Top of Data to process

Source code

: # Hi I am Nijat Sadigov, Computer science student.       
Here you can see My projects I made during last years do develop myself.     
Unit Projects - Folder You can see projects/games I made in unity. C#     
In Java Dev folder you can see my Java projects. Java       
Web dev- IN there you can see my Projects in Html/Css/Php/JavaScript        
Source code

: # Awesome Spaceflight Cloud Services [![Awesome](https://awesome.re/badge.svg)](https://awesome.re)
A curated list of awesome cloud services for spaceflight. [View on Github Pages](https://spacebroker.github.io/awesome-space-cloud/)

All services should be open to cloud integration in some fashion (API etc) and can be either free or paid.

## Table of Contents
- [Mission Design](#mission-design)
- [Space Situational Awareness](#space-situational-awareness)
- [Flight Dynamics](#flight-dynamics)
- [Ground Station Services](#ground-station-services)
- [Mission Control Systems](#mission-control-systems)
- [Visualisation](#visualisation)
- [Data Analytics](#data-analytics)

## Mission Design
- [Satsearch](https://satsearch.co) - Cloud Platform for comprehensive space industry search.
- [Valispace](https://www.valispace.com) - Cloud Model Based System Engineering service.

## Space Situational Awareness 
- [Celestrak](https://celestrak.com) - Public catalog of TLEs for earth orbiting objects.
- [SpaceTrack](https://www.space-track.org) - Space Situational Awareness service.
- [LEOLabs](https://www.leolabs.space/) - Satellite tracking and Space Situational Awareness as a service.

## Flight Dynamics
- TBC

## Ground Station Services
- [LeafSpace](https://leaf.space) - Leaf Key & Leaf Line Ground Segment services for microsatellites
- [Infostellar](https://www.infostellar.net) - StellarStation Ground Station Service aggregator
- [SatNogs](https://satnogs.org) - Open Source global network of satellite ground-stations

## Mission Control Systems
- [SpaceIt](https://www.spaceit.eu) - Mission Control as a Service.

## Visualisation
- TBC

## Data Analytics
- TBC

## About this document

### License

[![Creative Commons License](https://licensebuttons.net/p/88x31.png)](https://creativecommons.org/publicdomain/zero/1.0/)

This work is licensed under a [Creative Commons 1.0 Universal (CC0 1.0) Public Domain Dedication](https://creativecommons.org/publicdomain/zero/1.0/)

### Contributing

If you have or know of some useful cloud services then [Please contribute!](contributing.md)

Bottom of Data to process

Exercise brief: Present every line of the records above as a Markdown table with the columns "Number" and "Text", numbering each row and omitting blank lines.

Response area:
| Number | Text |
|---|---|
| 1 | Source code |
| 2 | : # Hi I am Nijat Sadigov, Computer science student.        |
| 3 | Here you can see My projects I made during last years do develop myself.      |
| 4 | Unit Projects - Folder You can see projects/games I made in unity. C#      |
| 5 | In Java Dev folder you can see my Java projects. Java        |
| 6 | Web dev- IN there you can see my Projects in Html/Css/Php/JavaScript         |
| 7 | Source code |
| 8 | : # Awesome Spaceflight Cloud Services [![Awesome](https://awesome.re/badge.svg)](https://awesome.re) |
| 9 | A curated list of awesome cloud services for spaceflight. [View on Github Pages](https://spacebroker.github.io/awesome-space-cloud/) |
| 10 | All services should be open to cloud integration in some fashion (API etc) and can be either free or paid. |
| 11 | ## Table of Contents |
| 12 | - [Mission Design](#mission-design) |
| 13 | - [Space Situational Awareness](#space-situational-awareness) |
| 14 | - [Flight Dynamics](#flight-dynamics) |
| 15 | - [Ground Station Services](#ground-station-services) |
| 16 | - [Mission Control Systems](#mission-control-systems) |
| 17 | - [Visualisation](#visualisation) |
| 18 | - [Data Analytics](#data-analytics) |
| 19 | ## Mission Design |
| 20 | - [Satsearch](https://satsearch.co) - Cloud Platform for comprehensive space industry search. |
| 21 | - [Valispace](https://www.valispace.com) - Cloud Model Based System Engineering service. |
| 22 | ## Space Situational Awareness  |
| 23 | - [Celestrak](https://celestrak.com) - Public catalog of TLEs for earth orbiting objects. |
| 24 | - [SpaceTrack](https://www.space-track.org) - Space Situational Awareness service. |
| 25 | - [LEOLabs](https://www.leolabs.space/) - Satellite tracking and Space Situational Awareness as a service. |
| 26 | ## Flight Dynamics |
| 27 | - TBC |
| 28 | ## Ground Station Services |
| 29 | - [LeafSpace](https://leaf.space) - Leaf Key & Leaf Line Ground Segment services for microsatellites |
| 30 | - [Infostellar](https://www.infostellar.net) - StellarStation Ground Station Service aggregator |
| 31 | - [SatNogs](https://satnogs.org) - Open Source global network of satellite ground-stations |
| 32 | ## Mission Control Systems |
| 33 | - [SpaceIt](https://www.spaceit.eu) - Mission Control as a Service. |
| 34 | ## Visualisation |
| 35 | - TBC |
| 36 | ## Data Analytics |
| 37 | - TBC |
| 38 | ## About this document |
| 39 | ### License |
| 40 | [![Creative Commons License](https://licensebuttons.net/p/88x31.png)](https://creativecommons.org/publicdomain/zero/1.0/) |
| 41 | This work is licensed under a [Creative Commons 1.0 Universal (CC0 1.0) Public Domain Dedication](https://creativecommons.org/publicdomain/zero/1.0/) |
| 42 | ### Contributing |
| 43 | If you have or know of some useful cloud services then [Please contribute!](contributing.md) |